E.g., I know no one with (multiple!) network drops in every room in their home; they all are forced to rely on wireless technologies. No one has individual room dampers to regulate the flow of heat/cool into each room. No one can pipe music (or "announcements") to individual locations -- or appliances. No one lowers the volume of the stereo ONLY in the room where you're picking up a phone call. Or, automatically pauses the DVR when you get up to go to the bathroom. Or routes the movie you are watching to the "display" in the room you've now entered. Or, closes the garage door if you forgot to do so before going to bed. Or, knows who to allow into your home in your absence.

The folks who buy this place won't be *ready* for those kinds of capabilities. And, they likely won't be available commercially, either.

So, I can't plan on leaving things in place for them (who would "support" all that kit?).

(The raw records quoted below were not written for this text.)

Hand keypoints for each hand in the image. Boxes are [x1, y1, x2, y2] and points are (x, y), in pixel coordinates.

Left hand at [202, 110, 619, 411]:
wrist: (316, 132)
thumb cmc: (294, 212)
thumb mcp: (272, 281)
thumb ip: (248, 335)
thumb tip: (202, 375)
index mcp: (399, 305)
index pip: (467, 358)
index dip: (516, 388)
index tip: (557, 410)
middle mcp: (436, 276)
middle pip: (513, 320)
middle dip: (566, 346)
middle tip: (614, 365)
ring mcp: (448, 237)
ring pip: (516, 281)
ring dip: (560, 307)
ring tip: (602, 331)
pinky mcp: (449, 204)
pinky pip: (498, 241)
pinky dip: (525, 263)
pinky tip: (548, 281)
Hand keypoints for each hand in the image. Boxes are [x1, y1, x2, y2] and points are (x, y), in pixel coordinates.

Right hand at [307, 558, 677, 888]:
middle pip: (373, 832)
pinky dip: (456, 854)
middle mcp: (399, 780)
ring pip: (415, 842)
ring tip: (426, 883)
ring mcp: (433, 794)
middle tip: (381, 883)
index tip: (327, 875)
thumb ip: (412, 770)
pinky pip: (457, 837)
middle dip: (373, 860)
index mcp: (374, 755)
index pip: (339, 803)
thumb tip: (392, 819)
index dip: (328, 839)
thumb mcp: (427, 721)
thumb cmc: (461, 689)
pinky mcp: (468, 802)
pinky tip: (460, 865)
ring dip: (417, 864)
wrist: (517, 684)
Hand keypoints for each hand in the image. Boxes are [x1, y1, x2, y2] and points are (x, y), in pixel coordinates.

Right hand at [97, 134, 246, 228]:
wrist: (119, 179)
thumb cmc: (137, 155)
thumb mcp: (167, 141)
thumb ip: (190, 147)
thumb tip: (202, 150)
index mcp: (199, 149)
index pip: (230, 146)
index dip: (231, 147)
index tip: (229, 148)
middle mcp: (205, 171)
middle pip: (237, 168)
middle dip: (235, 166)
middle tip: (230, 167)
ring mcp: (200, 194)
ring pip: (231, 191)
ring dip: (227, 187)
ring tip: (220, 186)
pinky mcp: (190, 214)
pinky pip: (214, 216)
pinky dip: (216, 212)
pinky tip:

OTOH, I'd sure not want to have to run around patching holes in ceilings/walls to extract all of that kit!

OTOH, I can rewire the RG6U distribution to claim that they now have an "antenna connection" in each room -- and let the cable guy figure out how they could use each of these! Ditto with the phone.

And, replace my custom 120 port switch with something that *just* handles the "accessible" network drops throughout the house (having removed all of the kit hidden in the ceilings and walls that *was* connected to the switch)

Reply to
Don Y

It sounds like what you need is to install standard plastic conduit for non-power circuits between access points and use points. Then, as technology and/or needs change, just use the old cable to pull modern new cable into place.

Joe Gwinn

Reply to
Joe Gwinn

This is a good solution especially for bidirectional services.

Strangely, CATV companies have put multiple channels into a single coaxial for more than a half of century, without severe problems. The problem is mainly in the case of multiple amplifiers cascaded along a long coaxial cable. Each amplifiers adds some noise and also each amplifier adds distortion. With long string of amplifiers, ultimately this limits the range of signal levels that can be used. If even more amplifiers are needed, you may have to reduce the number of TV channels transferred to keep intermodulation distortion in control.

However, you need to accurately control individual signal levels and limit the gain of the amplifier to avoid too much intermodulation distortion.

You could even have separate amplifiers for FM, OTA TV, satellite TV and for instance door CCTV cameras and using a passive frequency combiner to put all signal into a single cable and then use passive splitters to distribute it to numerous ports. Having individual amplifiers for limited frequency ranges help reduce intermodulation even further and adjust power levels more accurately.

Even for OTA DTV you could use CAT5/6 cabling by having a PC with multiple USB DTV dongles close to the external antenna, each handling a full RF channel (1-2 HDTV or multiple SD programs) and transmit them over the Ethernet.